REQUIREMENT:
Within these records, how many lines hold "down"? Give the number alone.

MATERIAL SHOWN:
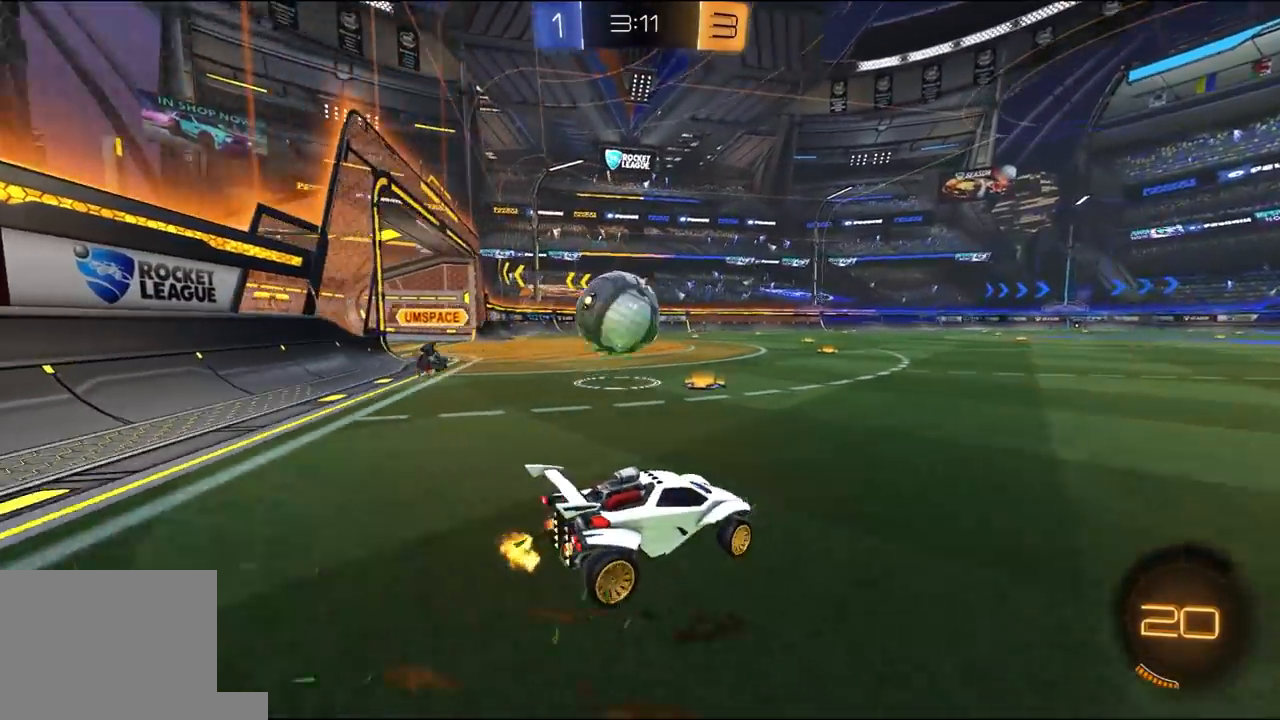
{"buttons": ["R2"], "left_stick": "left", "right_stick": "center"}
...
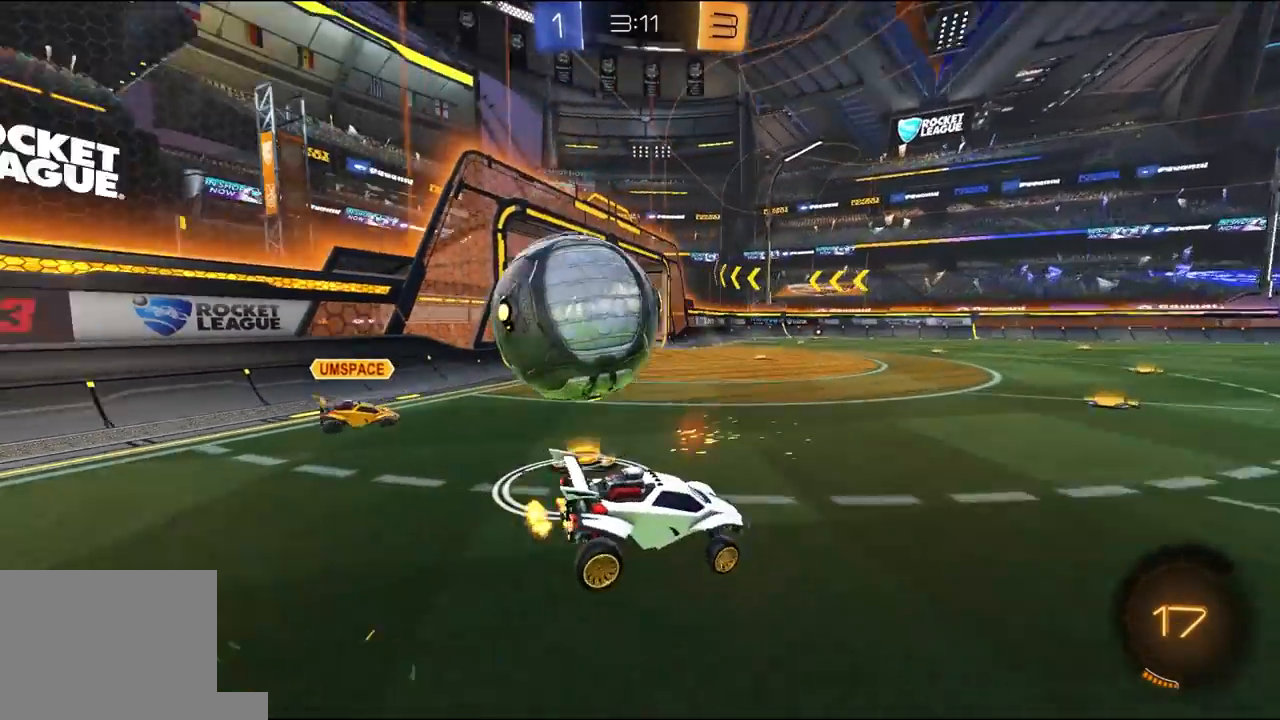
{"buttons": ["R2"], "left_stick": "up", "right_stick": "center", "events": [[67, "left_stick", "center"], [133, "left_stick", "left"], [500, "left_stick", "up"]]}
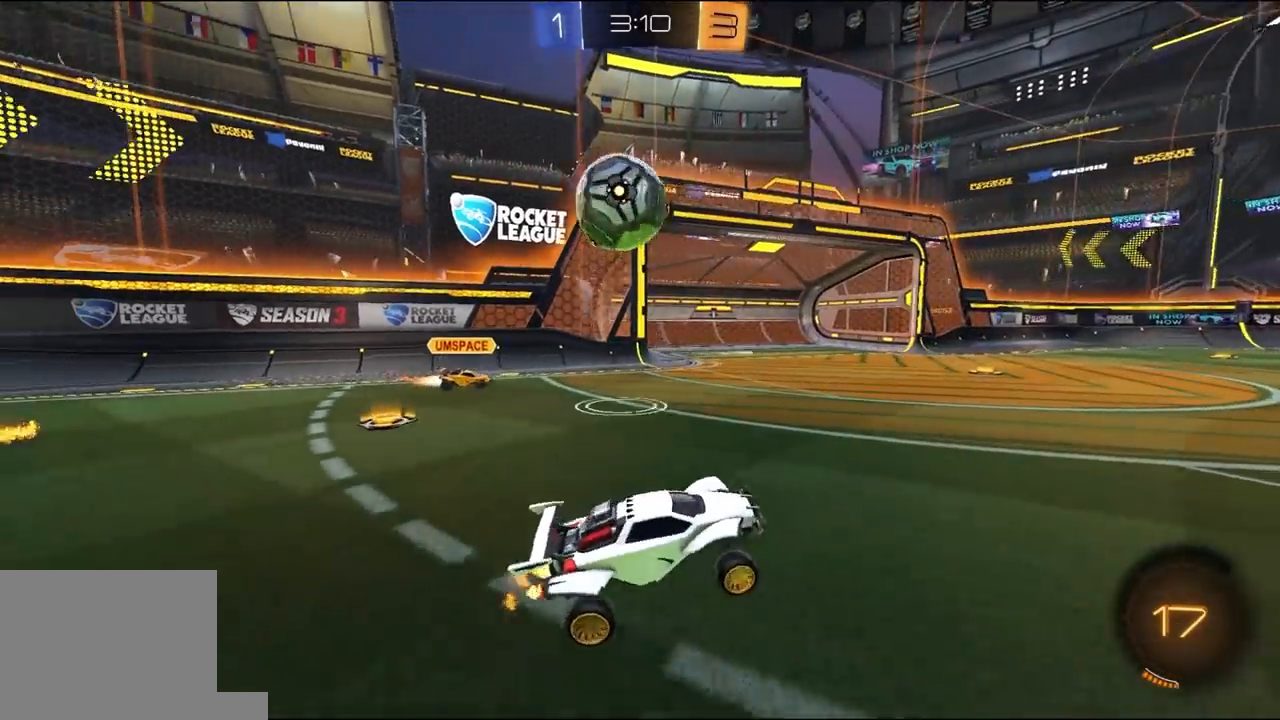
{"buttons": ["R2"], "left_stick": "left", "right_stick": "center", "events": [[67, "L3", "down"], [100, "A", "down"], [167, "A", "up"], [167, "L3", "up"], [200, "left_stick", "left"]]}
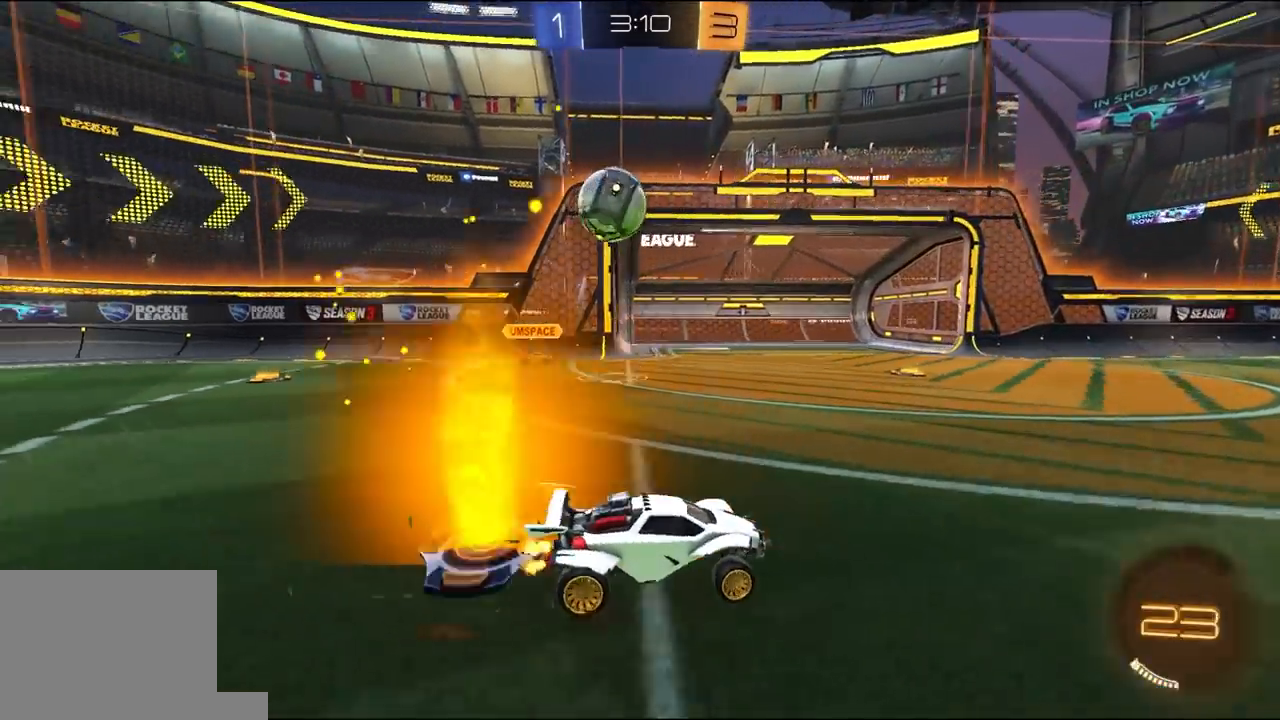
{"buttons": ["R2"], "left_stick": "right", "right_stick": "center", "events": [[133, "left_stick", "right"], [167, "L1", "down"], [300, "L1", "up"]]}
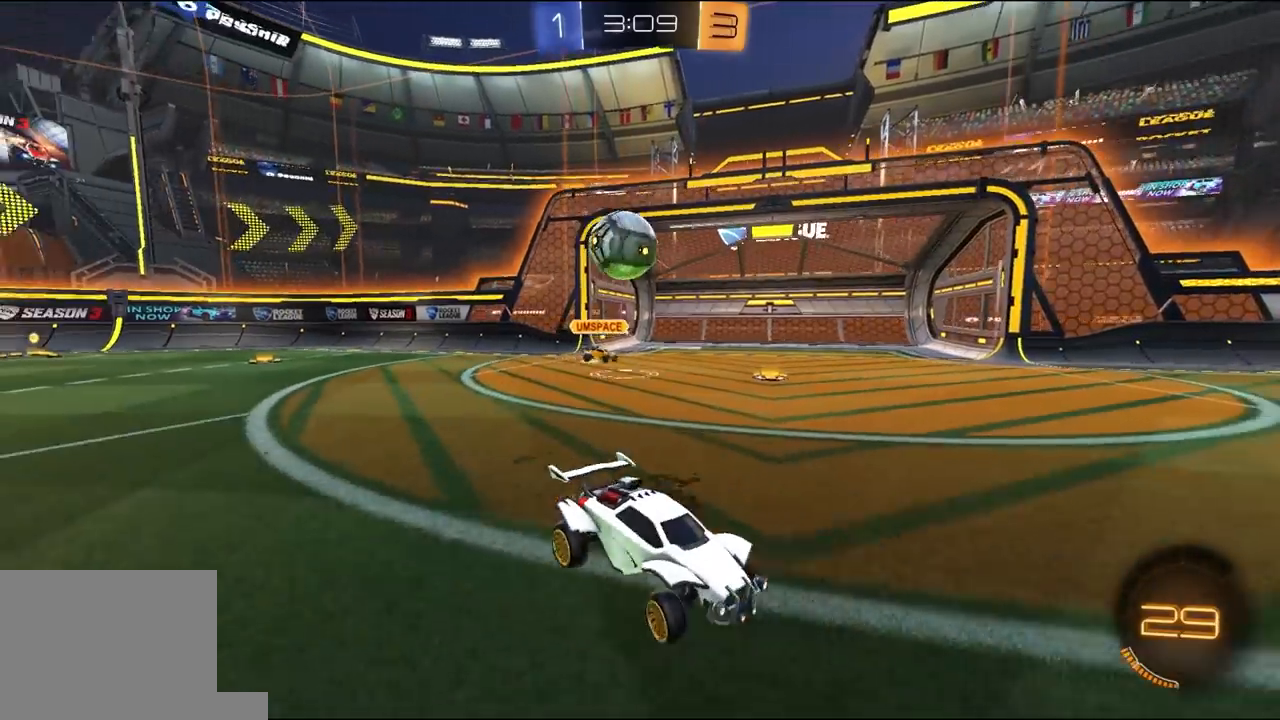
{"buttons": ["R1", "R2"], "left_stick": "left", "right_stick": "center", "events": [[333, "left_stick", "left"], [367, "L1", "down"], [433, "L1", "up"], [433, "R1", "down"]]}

RESPONSE:
3